We may amend this Notice of Privacy Practices and Policies periodically. The new notice will be effective for all PHI that we maintain at that time. Upon your request, we will provide you with any revised Notice of Privacy Practices or you may obtain a copy by accessing our website at www.centralfloridaheartcare.com, by calling the office, 407-790-7860 and requesting that a revised copy be sent to you in the mail, or asking for one at the time of your next appointment.
We regard the safeguarding of your PHI as an important duty. The elements of this Notice and any authorizations you may sign are required by state and federal law for your protection and to ensure your informed consent to the use and disclosure of PHI necessary to support your relationship with CENTRAL FLORIDA TOTAL HEALTHCARE.
If you have any questions about CENTRAL FLORIDA TOTAL HEALTHCARE Notice of Privacy Practices and Policies, please contact the Jessica Agostini at 407-392-1919.

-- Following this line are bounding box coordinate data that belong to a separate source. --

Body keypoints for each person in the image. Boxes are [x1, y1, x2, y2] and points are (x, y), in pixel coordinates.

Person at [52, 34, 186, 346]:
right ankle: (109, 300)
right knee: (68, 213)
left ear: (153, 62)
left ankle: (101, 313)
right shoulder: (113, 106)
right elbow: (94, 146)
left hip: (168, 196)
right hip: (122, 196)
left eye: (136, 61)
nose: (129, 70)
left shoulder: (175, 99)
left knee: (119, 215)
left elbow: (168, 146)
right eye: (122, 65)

2. SAFEGUARDING PHI WITHIN OUR PRACTICE
We have in place appropriate administrative, technical, and physical safeguards to protect and to secure the privacy and security of your PHI. We orient our staff to the regulations and policies developed to protect the privacy of your PHI, and review their obligation to maintain privacy and security annually. We hold medical records in a secure area within our practice, and our electronic medical record system is monitored and updated to address security risks in compliance with the HIPAA Security Rule. Only staff members who have a legitimate "need to know" are permitted access to your medical records and other PHI. Our staff understands the legal and ethical obligation to protect your PHI and that a violation of this Notice of Privacy Practices and Policies may result in disciplinary action in accordance with our Human Resource policies.
3. USES AND DISCLOSURES OF PHI
As part of our registration materials, we will request your written consent for our practice to use and disclose your PHI for the following types of activities:
- TREATMENT. Treatment means the provision, coordination, or management of your health care and related services by CENTRAL FLORIDA TOTAL HEALTHCARE and health care providers involved in your care. Students may be a member of the health care team. It includes the coordination or management of health care by a provider with a third party insurance carrier, communication with lab or imaging providers for test results, consultation between our clinical staff and other health care providers relating to your care, or our referral of you to a specialist physician or facility.
- PAYMENT. Payment means our activities to obtain reimbursement for the medical services provided to you, including billing, claims management, and collection activities. Payment also may include your insurance carrier's efforts in determining eligibility, claims processing, assessing medical necessity, and utilization review. Payment may also include activities carried out on our behalf by one or more of our collection agencies or agents in order to secure payment on delinquent bills.
- HEALTH CARE OPERATIONS. Health care operations mean the legitimate business activities of our practice. These activities may include quality assessment and improvement activities; fraud & abuse compliance; business planning & development; and business management & general administrative activities. These can also include our telephoning you to remind you of appointments, or using a translation service if we need to communicate with you in person, or on the telephone, in a language other than English. When we involve third parties in our business activities, we will have them sign a Business Associate Agreement obligating them to safeguard your PHI according to the same legal standards we follow.
4. ELECTRONIC EXCHANGE OF PHI
We may transfer your PHI to other treating health care providers electronically. We may also transmit your information to your insurance carrier electronically.